**TASK STATEMENT:**
Print out each entry below in full, exactly as given, excluding pictures.

=====

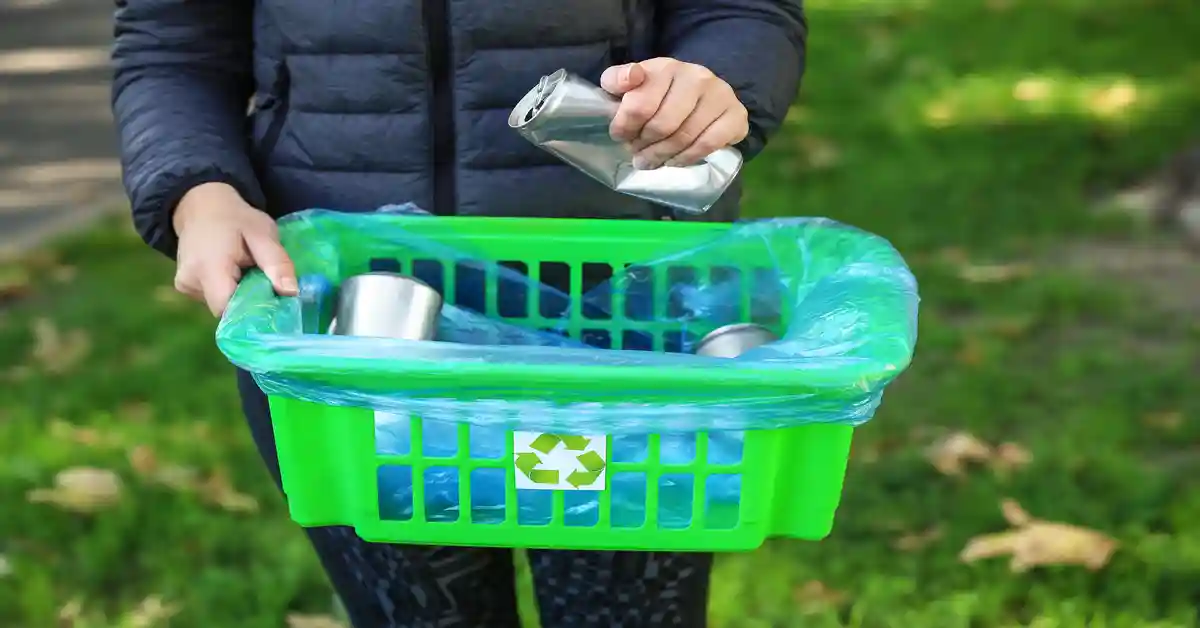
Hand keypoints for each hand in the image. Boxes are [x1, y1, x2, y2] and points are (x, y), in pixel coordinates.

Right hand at [172, 182, 296, 316]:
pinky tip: (233, 272)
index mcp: (208, 267)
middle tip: (265, 282)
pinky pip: (212, 298)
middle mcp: (190, 281)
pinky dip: (227, 290)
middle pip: (226, 309)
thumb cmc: (236, 218)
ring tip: (246, 271)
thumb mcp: (263, 233)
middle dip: (249, 301)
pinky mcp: (184, 287)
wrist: (201, 205)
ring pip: (220, 305)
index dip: (253, 311)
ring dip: (238, 295)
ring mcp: (184, 285)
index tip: (273, 302)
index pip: (229, 309)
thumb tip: (291, 293)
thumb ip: (277, 263)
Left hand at [601, 58, 748, 169]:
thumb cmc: (660, 91)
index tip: (620, 135)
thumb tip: (628, 79)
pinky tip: (675, 160)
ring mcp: (720, 94)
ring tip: (651, 161)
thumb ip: (617, 79)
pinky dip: (687, 158)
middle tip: (637, 153)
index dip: (625, 126)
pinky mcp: (736, 114)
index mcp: (666, 67)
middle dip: (644, 145)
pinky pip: (708, 144)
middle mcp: (696, 76)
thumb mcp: (633, 82)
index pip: (641, 104)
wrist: (703, 95)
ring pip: (684, 137)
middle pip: (663, 124)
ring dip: (662, 156)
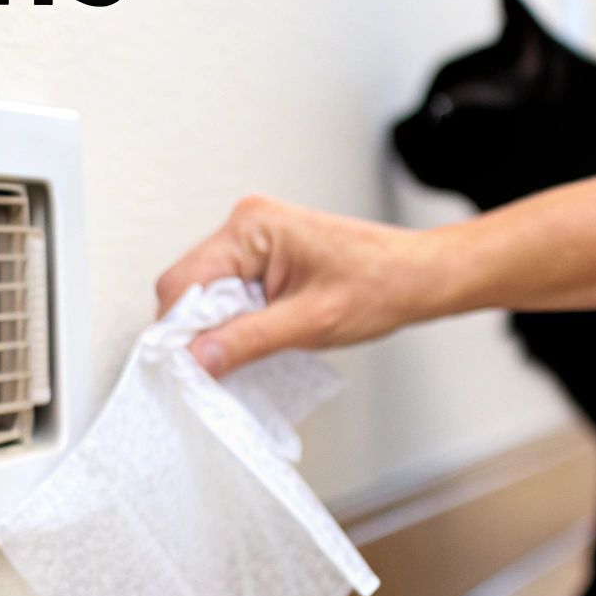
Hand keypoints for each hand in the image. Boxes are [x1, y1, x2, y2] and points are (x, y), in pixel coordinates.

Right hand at [156, 196, 442, 376]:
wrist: (417, 276)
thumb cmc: (378, 286)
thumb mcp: (310, 322)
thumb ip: (248, 340)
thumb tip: (196, 360)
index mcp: (252, 227)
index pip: (183, 282)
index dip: (178, 330)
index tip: (185, 369)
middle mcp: (246, 225)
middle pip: (188, 287)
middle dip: (197, 330)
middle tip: (217, 369)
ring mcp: (254, 240)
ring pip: (206, 294)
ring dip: (218, 328)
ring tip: (244, 354)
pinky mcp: (264, 257)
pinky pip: (229, 293)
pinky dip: (234, 321)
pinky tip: (252, 341)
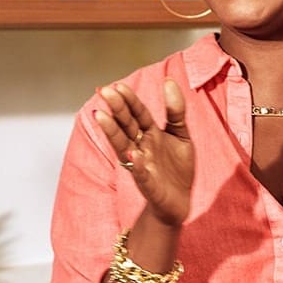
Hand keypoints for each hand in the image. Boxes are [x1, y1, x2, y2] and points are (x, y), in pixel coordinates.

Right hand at [94, 78, 193, 226]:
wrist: (179, 202)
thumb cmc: (177, 167)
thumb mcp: (181, 134)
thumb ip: (175, 110)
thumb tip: (169, 80)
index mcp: (150, 134)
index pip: (139, 113)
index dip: (130, 100)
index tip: (118, 85)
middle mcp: (141, 147)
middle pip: (127, 125)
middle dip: (117, 108)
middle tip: (105, 91)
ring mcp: (142, 165)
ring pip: (124, 146)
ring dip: (113, 131)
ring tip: (101, 116)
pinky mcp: (148, 184)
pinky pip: (140, 174)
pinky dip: (135, 165)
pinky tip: (132, 155)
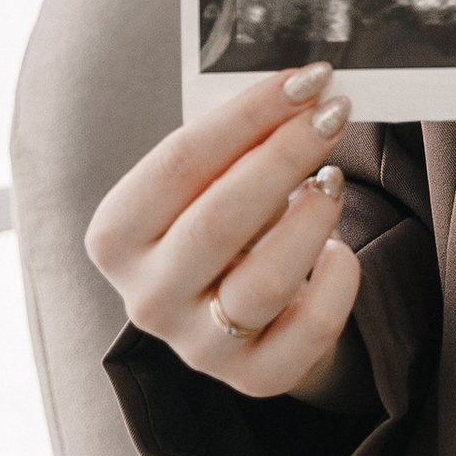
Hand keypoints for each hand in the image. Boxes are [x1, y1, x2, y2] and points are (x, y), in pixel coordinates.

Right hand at [84, 69, 368, 407]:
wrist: (232, 312)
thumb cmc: (220, 222)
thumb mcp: (204, 183)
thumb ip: (233, 144)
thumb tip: (301, 91)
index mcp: (117, 236)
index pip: (179, 163)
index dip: (249, 114)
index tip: (306, 78)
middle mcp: (147, 297)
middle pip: (221, 219)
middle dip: (287, 155)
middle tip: (335, 112)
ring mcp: (198, 345)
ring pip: (265, 280)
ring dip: (312, 218)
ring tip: (334, 181)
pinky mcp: (253, 377)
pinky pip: (308, 330)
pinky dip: (337, 281)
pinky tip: (338, 250)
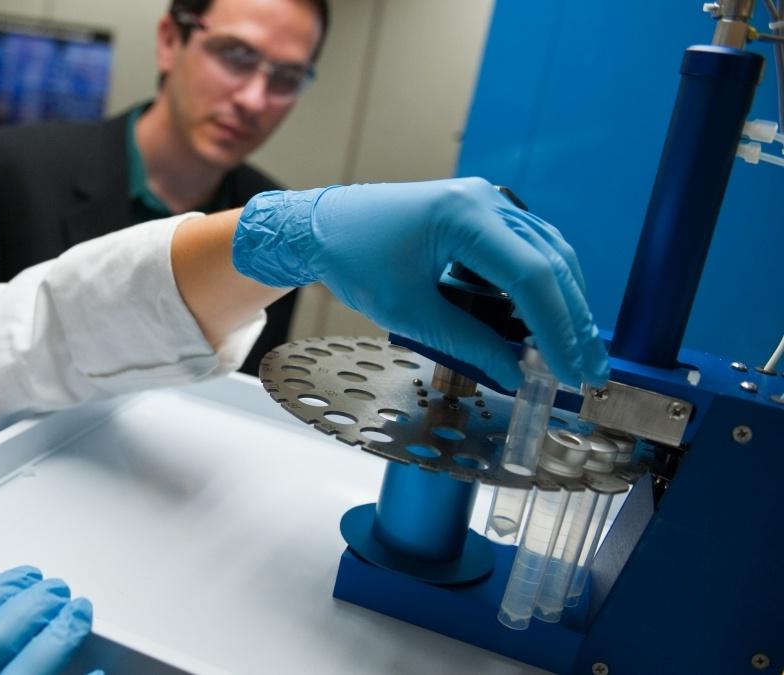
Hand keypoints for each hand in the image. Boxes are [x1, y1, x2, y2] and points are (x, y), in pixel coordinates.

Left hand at [232, 178, 608, 389]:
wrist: (323, 226)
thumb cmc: (353, 261)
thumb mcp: (407, 311)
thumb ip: (467, 342)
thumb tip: (515, 374)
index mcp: (464, 216)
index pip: (531, 276)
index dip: (557, 328)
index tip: (568, 370)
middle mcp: (484, 200)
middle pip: (550, 262)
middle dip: (573, 319)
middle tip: (590, 368)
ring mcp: (485, 202)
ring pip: (547, 253)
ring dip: (565, 302)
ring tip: (576, 350)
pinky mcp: (480, 213)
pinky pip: (526, 248)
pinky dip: (540, 285)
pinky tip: (548, 320)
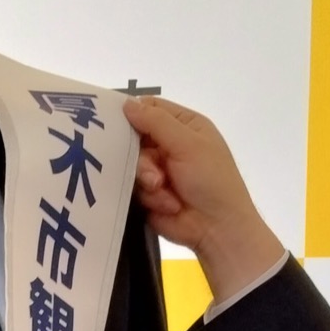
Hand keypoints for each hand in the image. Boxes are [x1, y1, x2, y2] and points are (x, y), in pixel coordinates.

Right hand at [123, 96, 284, 303]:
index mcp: (184, 126)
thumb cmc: (211, 179)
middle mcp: (169, 144)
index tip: (112, 121)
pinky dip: (151, 197)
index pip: (151, 109)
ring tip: (163, 189)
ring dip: (148, 180)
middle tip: (152, 171)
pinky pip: (133, 188)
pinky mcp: (149, 193)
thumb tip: (126, 103)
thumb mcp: (187, 143)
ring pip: (132, 165)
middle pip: (134, 138)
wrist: (217, 228)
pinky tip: (167, 205)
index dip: (132, 113)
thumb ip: (155, 121)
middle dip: (142, 157)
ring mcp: (158, 170)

=====

**OUTPUT OF THE TASK:**
Hand keypoints for each hand in the image. Boxes are [x1, y1, x2, y2] and points are (x, y), in pixel coordinates.

Right hand at [172, 182, 296, 316]:
pinky tip: (233, 272)
index mcp: (208, 267)
middle tip: (265, 282)
pinky pip: (212, 298)
middle mcp: (190, 281)
pinky dip: (227, 290)
middle pip: (226, 309)
thumb cmc: (236, 218)
ring tip: (246, 271)
thumb mcp: (263, 233)
middle dip: (249, 301)
pinky mcp: (184, 287)
wrist: (201, 205)
ring pip: (220, 305)
index dip: (253, 311)
ring dip: (238, 295)
ring mcp: (184, 285)
index tip: (273, 302)
index pip: (229, 309)
thumb tip: (291, 293)
thumb ip: (277, 263)
Left hand at [601, 58, 748, 169]:
thumb cmc: (660, 91)
index tip: (620, 135)
thumb tip: (628, 79)
pinky tip: (675, 160)
ring mcp: (720, 94)
ring tip: (651, 161)
thumb ip: (617, 79)
pinky dip: (687, 158)
middle tip: (637, 153)
index dip: (625, 126)
pinky mcp: (736, 114)
index mcp: (666, 67)
middle dip: (644, 145)
pinky pip: (708, 144)
middle mcp: (696, 76)
thumb mcp: (633, 82)
index pip: (641, 104)
wrist: (703, 95)
ring pip: (684, 137)
middle pip: (663, 124)
ring dip: (662, 156)
Hand keypoints for each hand in the image. Boxes are [x1, y1, x2, y2] and points are (x, y), in pixel coordinates.

Right hand at [156, 196, 442, 376]:
wrist: (417, 276)
thumb cmc: (378, 286)
thumb mcp: (310, 322)
thumb ip: (248, 340)
thumb tip: (196, 360)
index mcp: (252, 227)
index pip: (183, 282)
index dip: (178, 330)
index tip: (185, 369)
middle mcp: (246, 225)
middle pip: (188, 287)
middle dip: (197, 330)
middle tip: (217, 369)
ring mcp: (254, 240)
ring pip: (206, 294)
ring dip: (218, 328)
ring tip: (244, 354)
pinky mcp: (264, 257)
pinky pip: (229, 293)
pinky dip: (234, 321)
pinky tip: (252, 341)
Hand keypoints for each hand in the image. Boxes are [x1, y1, x2, y2] and points are (x, y), in pixel coordinates.

Right hand at [94, 78, 193, 226]:
wrist: (179, 202)
thumb cmc: (177, 167)
thumb mcp: (181, 134)
thumb ip: (175, 110)
thumb tip: (169, 80)
index mcp: (150, 134)
index pip: (139, 113)
index dip: (130, 100)
index tip: (118, 85)
middle mcp: (141, 147)
middle pip: (127, 125)
middle dip: (117, 108)
middle tip: (105, 91)
ring mcp: (142, 165)
ring pip: (124, 146)
ring dip: (113, 131)
ring tip: (101, 116)
pinky mcp: (148, 184)
pinky pip: (140, 174)
pinky dip: (135, 165)
pinky tip: (132, 155)
Hand keypoints for each hand in the image. Boxes are [x1, y1, x2, y2] and points are (x, y), in pixel coordinates.

Right hand at [84, 69, 368, 407]:
wrist: (232, 312)
thumb cmc: (220, 222)
thumb mcp: (204, 183)
thumb ip: (233, 144)
thumb tip: (301, 91)
index mcp: (117, 236)
index pip: (179, 163)
index dip: (249, 114)
index tip: (306, 78)
middle mcp: (147, 297)
middle pip: (221, 219)
middle dip: (287, 155)
middle tip: (335, 112)
ring mcp: (198, 345)
ring pip: (265, 280)
ring dip: (312, 218)
ring tip: (334, 181)
pinky mcp: (253, 377)
pinky pip: (308, 330)
pinky dip: (337, 281)
pinky tip: (338, 250)
Hand keypoints for each hand in the image. Boxes are [x1, y1, x2, y2] and points are (x, y), in pixel coordinates.

Left hand at [232, 178, 608, 389]:
wrist: (323, 226)
thumb cmc: (353, 261)
thumb mcp: (407, 311)
thumb ip: (467, 342)
thumb tip: (515, 374)
index mcp: (464, 216)
index pip: (531, 276)
index dip: (557, 328)
index tip: (568, 370)
middle mcp: (484, 200)
middle pip: (550, 262)
middle dip: (573, 319)
middle tip: (590, 368)
ring mcp: (485, 202)
ring pip: (547, 253)
ring dip: (565, 302)
ring tip: (576, 350)
pinky mcp: (480, 213)
pinky pip: (526, 248)
pinky dip: (540, 285)
pinky tip: (548, 320)
Hand keypoints for each hand in the image. Boxes are [x1, y1, x2, y2] and points are (x, y), in pixel coordinates.

Right hand at [123, 96, 284, 303]:
index mcp: (184, 126)
thumb cmc: (211, 179)
middle mcp: (169, 144)
index tip: (112, 121)
pinky dip: (151, 197)
index pip: (151, 109)
ring tip: (163, 189)
ring dip: (148, 180)
middle tip: (152, 171)
pinky pip: (133, 188)
pinky mcp: (149, 193)
thumb tip: (126, 103)
thumb mcp: (187, 143)
ring pip: (132, 165)
middle pip: (134, 138)
wrist: (217, 228)
pinky tip: (167, 205)
index dip: (132, 113)
thumb ip: (155, 121)
middle dip: (142, 157)
ring mcp: (158, 170)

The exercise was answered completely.